::: DOCUMENT SOURCE

La trame du récit est tout à fait engageante même pour l’amateur de polar, bien que certaines surprises demeurent assez classiques (pas toutes, hein).

Le point fort du roman tient en la relation entre Hugo Fist, la marionnette, et Jack. Je n’ai pu m’empêcher de faire le parallèle avec Ninefox Gambit qui joue sur le même registre même si les dynamiques des duos différent. Leurs interactions sont un peu perverses de prime abord, et un poil morbide. Hugo doit se substituer à Jack pour des raisons légales… et par manque de chance. La marionnette s’avère retorse, agressive, égoïste,  dénuée de compassion ou de diplomatie, vindicative, et habile… Nous ne pouvons pas dire que Jack subit, car il s’est résigné à son sort. En revanche, même si c’est lui le pilote, il a souvent du mal à contenir les excès de son compagnon. Le lecteur assiste à l’évolution de leur relation et d’Hugo qui se pacifie quelque peu, sans devenir un être dépourvu de rugosité! Il y a un peu de Pinocchio dans ce conte cyberpunk, la naïveté en moins,  l’âpreté et l’ambivalence en sus.

::::::
::: DONNÉES PRÉSENTÉES

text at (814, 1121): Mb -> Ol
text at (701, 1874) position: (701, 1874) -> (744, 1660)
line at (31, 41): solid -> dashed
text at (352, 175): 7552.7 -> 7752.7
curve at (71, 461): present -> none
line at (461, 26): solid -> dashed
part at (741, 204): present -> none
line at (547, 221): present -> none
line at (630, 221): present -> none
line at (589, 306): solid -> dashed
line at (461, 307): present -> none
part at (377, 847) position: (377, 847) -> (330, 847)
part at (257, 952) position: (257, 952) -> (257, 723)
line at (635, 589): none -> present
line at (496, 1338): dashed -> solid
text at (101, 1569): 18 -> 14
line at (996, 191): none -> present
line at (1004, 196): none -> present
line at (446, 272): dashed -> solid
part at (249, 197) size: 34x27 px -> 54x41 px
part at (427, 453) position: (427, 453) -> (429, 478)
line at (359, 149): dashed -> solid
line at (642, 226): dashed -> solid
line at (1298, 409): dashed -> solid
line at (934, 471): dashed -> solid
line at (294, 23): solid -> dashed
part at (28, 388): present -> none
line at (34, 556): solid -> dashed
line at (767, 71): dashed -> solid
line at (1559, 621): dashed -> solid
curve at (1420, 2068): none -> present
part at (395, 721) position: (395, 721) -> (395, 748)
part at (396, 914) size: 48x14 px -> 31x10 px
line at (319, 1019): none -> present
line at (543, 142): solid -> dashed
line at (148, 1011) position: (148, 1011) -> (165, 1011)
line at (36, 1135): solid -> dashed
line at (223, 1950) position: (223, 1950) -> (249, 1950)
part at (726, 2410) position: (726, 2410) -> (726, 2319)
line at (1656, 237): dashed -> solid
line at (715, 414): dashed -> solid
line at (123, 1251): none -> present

::::::

## QUESTION COURTE 1
Ces affirmations concordent-elles avec la critique du roman ? Répondez à chacune par oui ou par non, en citant à l'identique les mots du texte qui tranchent. (a) C'est Jack qui est le pilote. (b) Hugo finit par devenir un être dépourvu de rugosité. (c) Toutes les surprises de l'intrigue sont classiques.
## QUESTION COURTE 2
Recopiez à l'identique les lignes de données, de la première jusqu'à celle qui contient « line at (294, 23): solid -> dashed », ces deux lignes comprises.
Le texte et les lignes sont deux documents sans rapport l'un avec l'autre.

## RÉPONSE COMPLÈTE 1
(a) Oui : « même si c’est lui le pilote ».
(b) Non : « sans devenir un être dépourvu de rugosité ».
(c) Non : « certaines surprises demeurent assez classiques (pas toutes, hein) ».

## RÉPONSE COMPLÈTE 2
text at (814, 1121): Mb -> Ol
text at (701, 1874) position: (701, 1874) -> (744, 1660)
line at (31, 41): solid -> dashed
text at (352, 175): 7552.7 -> 7752.7
curve at (71, 461): present -> none
line at (461, 26): solid -> dashed
part at (741, 204): present -> none
line at (547, 221): present -> none
line at (630, 221): present -> none
line at (589, 306): solid -> dashed
line at (461, 307): present -> none
part at (377, 847) position: (377, 847) -> (330, 847)
part at (257, 952) position: (257, 952) -> (257, 723)
line at (635, 589): none -> present
line at (496, 1338): dashed -> solid
text at (101, 1569): 18 -> 14
line at (996, 191): none -> present
line at (1004, 196): none -> present
line at (446, 272): dashed -> solid
part at (249, 197) size: 34x27 px -> 54x41 px
part at (427, 453) position: (427, 453) -> (429, 478)
line at (359, 149): dashed -> solid
line at (642, 226): dashed -> solid
line at (1298, 409): dashed -> solid
line at (934, 471): dashed -> solid
line at (294, 23): solid -> dashed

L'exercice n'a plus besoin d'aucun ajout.